Problem
Go through the entries below. Copy each line in which "START" appears.

Records shown
++++++++++++++++++++

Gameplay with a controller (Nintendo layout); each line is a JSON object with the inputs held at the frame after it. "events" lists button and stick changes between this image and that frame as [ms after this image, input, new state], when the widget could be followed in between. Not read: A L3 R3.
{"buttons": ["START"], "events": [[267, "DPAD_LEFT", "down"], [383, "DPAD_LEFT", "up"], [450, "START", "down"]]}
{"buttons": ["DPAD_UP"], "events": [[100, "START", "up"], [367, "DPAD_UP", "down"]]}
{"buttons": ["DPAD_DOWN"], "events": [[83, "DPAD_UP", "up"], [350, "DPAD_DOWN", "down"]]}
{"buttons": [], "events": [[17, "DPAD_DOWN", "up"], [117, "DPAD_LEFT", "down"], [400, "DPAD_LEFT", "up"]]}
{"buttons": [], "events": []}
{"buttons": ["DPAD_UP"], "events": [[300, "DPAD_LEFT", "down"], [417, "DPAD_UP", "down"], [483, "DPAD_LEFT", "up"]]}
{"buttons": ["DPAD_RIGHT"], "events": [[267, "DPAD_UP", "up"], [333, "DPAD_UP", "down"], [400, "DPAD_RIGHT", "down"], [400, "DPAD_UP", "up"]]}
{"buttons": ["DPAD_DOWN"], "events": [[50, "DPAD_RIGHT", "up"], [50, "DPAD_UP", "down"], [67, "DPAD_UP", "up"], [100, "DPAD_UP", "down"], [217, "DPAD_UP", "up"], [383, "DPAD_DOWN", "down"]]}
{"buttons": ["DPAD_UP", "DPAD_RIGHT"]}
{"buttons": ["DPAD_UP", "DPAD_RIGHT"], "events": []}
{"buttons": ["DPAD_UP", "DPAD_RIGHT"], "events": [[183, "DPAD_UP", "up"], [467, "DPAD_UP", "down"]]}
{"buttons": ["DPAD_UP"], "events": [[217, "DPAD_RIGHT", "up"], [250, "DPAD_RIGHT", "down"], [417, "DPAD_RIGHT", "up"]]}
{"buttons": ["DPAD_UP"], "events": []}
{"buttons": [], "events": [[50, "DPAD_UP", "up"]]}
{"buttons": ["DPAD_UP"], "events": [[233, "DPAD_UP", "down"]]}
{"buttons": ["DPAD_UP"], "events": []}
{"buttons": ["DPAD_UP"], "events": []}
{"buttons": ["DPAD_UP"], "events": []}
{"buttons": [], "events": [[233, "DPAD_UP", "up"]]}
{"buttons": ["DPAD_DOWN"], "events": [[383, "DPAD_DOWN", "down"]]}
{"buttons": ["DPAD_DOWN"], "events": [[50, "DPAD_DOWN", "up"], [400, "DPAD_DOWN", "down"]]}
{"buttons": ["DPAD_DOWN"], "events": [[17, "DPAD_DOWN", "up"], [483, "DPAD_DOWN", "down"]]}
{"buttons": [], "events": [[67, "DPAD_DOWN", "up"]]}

++++++++++++++++++++

Expected output
{"buttons": ["START"], "events": [[267, "DPAD_LEFT", "down"], [383, "DPAD_LEFT", "up"], [450, "START", "down"]]}
{"buttons": ["DPAD_UP"], "events": [[100, "START", "up"], [367, "DPAD_UP", "down"]]}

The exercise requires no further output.